There are two ways of looking at this observation: yes, in comparison to the low replication rates of around 50-60 percent reported in the replication projects, laypeople overestimated replicability of findings. But that does not mean that 50-60 percent of all findings in social science are false or unreplicable. So we are actually optimistic that, as a result of the rapid changes that have been adopted in the social sciences, perhaps laypeople’s prediction of around 75 percent successful replications is in fact more realistic right now.
In any case, an important way to mitigate this ‘bleak reality of the current replication rate’ is simply being more cautious. Therefore, some have argued to use alpha < .005 instead of .05 for claiming significance (hence the presence of an effect). In a Bayesian framework, incorporating caution is straightforward: researchers could adjust the prior odds for their hypotheses based on their a priori plausibility. Based on the aphorism that “extraordinary claims require extraordinary evidence,” researchers would need to collect more evidence to shift conviction when prior odds are low.
In a broader sense, increasing the replication rates in social science also means that we just try do better science and to adhere to stricter methodological requirements such as using large samples, preregistering our studies, as well as use strong theories.
Should your results offer any cautionary lessons for an academic publishing culture that rewards novelty? Or might your results nudge us toward more incremental and safe investigation?
We think our study should reinforce the need for a culture change, but we’d like to stress that this change in culture is already happening as we speak; and that we are obviously not the first ones to note these problems. Rather, our study may present a telling illustration of what the field has been discussing over the past decade, and the changes that have been made as a result (e.g., open science badges, registered reports that shift weight from ‘interesting’ results to solid research questions and designs).
Could you talk about any mechanisms that might make use of your findings about ‘useful information’? And how might they impact both replication market efforts and more algorithmic efforts like the U.S. military research agency’s SCORE project?
In a practical sense, laypeople’s intuitions may be used in the selection process for replication studies. Depending on the goal of the replicator, laypeople’s overall belief/skepticism or ambiguity could help to single out studies that are either most/least likely to replicate or are ambiguous.

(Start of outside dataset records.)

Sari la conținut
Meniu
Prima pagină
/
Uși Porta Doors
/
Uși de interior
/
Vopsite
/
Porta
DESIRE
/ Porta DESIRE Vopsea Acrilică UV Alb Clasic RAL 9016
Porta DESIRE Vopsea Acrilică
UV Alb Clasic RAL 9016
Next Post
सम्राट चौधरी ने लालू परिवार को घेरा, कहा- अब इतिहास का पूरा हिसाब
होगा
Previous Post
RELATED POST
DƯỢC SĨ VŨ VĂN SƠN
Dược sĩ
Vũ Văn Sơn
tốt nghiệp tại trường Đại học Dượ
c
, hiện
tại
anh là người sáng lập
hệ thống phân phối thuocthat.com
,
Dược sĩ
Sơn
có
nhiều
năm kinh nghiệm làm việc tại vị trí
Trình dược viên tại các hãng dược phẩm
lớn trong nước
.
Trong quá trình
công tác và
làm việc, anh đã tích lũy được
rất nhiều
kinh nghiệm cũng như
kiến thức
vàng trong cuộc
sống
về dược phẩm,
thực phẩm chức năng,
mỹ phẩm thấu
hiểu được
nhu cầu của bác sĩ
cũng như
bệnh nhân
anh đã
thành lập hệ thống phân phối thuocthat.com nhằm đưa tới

For the ambitious SCORE project, for instance, there was a very large initial sample of studies that may be selected for replication. If the goal is to estimate the overall replication rate in psychological science, randomly selecting studies would be a good strategy, but if you want to have some informed selection system, eliciting laypeople’s predictions may be useful.

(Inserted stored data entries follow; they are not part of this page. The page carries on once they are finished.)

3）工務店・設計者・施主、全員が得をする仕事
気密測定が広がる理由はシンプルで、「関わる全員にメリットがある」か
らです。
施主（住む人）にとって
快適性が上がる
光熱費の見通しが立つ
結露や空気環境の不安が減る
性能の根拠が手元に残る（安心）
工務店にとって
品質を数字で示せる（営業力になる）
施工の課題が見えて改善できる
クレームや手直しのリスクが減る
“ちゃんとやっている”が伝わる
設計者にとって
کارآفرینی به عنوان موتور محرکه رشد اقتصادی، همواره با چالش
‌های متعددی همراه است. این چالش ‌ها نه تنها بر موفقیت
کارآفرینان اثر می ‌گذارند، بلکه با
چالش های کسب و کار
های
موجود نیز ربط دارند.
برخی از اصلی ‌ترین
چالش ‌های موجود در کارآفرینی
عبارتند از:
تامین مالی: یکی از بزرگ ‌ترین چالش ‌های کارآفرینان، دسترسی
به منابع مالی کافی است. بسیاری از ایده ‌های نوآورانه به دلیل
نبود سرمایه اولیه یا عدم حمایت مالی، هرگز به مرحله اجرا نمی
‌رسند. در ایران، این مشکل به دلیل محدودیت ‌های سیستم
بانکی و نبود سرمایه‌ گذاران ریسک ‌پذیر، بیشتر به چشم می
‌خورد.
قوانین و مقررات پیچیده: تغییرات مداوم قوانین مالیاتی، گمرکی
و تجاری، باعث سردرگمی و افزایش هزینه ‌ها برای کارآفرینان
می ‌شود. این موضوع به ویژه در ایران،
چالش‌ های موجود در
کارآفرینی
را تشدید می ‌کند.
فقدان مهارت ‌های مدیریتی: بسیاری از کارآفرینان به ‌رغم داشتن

For replication markets and surveys that are now becoming more popular as part of replication efforts, our study suggests that laypeople’s predictions could also be used to complement experts’ predictions. The replication markets platform, for instance, also invites non-researchers to participate in prediction markets.

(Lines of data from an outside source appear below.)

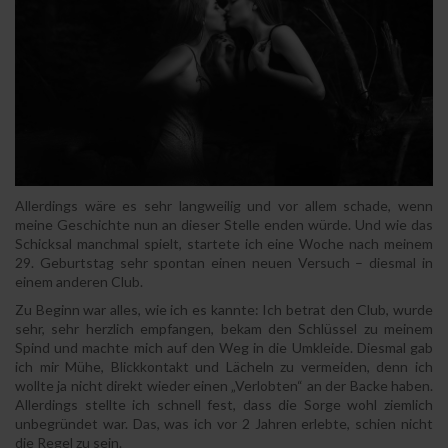
Allerdings wäre es sehr langweilig und vor allem schade, wenn
meine Geschichte nun an dieser Stelle enden würde. Und wie das
Schicksal manchmal spielt, startete ich eine Woche nach meinem
29. Geburtstag sehr spontan einen neuen Versuch – diesmal in
einem anderen Club.
Zu Beginn war alles, wie ich es kannte: Ich betrat den Club, wurde
sehr, sehr herzlich empfangen, bekam den Schlüssel zu meinem
Spind und machte mich auf den Weg in die Umkleide. Diesmal gab
ich mir Mühe, Blickkontakt und Lächeln zu vermeiden, denn ich
wollte ja nicht direkt wieder einen „Verlobten“ an der Backe haben.
Allerdings stellte ich schnell fest, dass die Sorge wohl ziemlich
unbegründet war. Das, was ich vor 2 Jahren erlebte, schien nicht
die Regel zu sein.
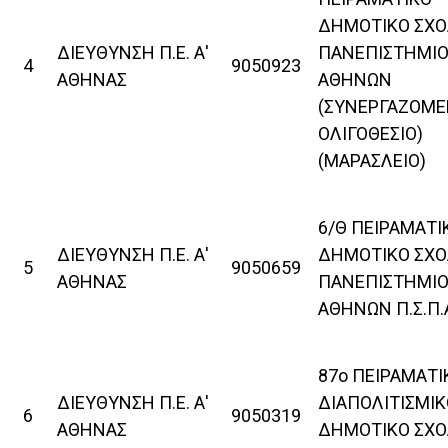
ΔΗΜΟΤΙΚΟ ΣΧΟ
ΔΙΕΥΘΥΝΣΗ Π.Ε. Α'
ΠΑΝΕΠΙΣΤΗΜΙ
4
9050923
ΑΘΗΝΑΣ
ΑΘΗΝΩΝ
(ΣΥΝΕΡΓΑΖΟΜ
ΟΛΙΓΟΘΕΣΙΟ)
(ΜΑΡΑΣΛΕΙΟ)
6/Θ ΠΕΙΡΑΜΑΤΙ
ΔΙΕΥΘΥΝΣΗ Π.Ε. Α'
ΔΗΜΟΤΙΚΟ ΣΧΟ
5
9050659
ΑΘΗΝΑΣ
ΠΑΝΕΠΙΣΤΗΜΙ
ΑΘΗΝΩΝ Π.Σ.Π.
87ο ΠΕΙΡΑΜΑΤΙ
ΔΙΕΥΘΥΝΣΗ Π.Ε. Α'
ΔΙΑΠΟΛΙΤΙΣΜΙΚ
6
9050319
ΑΘΗΝΑΣ
ΔΗΜΟΤΙΚΟ ΣΧΟ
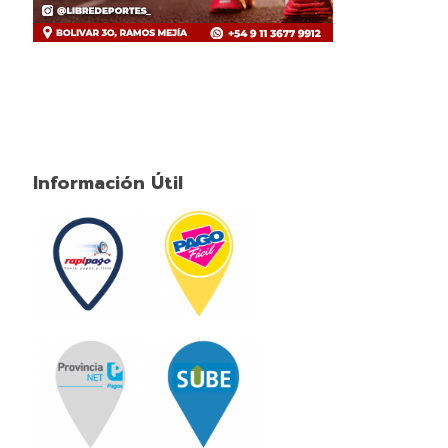
Información Útil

Relatedly, we think our paradigm of eliciting predictions about the plausibility of research claims may prove a useful tool to quickly generate a lot of predictions, in addition to prediction markets and expert ratings.
For Bayesian inference, it may directly be used for individual studies, in which researchers can adjust prior odds in favor of a hypothesis based on laypeople’s predictions.
Most of all, we hope that our findings add to the many great efforts to map out the current status of the field and to convince the scientific community of the need to make some changes in the way we conduct research. Luckily, we think this is indeed increasingly widely acknowledged and many great tools and methods have been offered to take the necessary steps to improve social science research.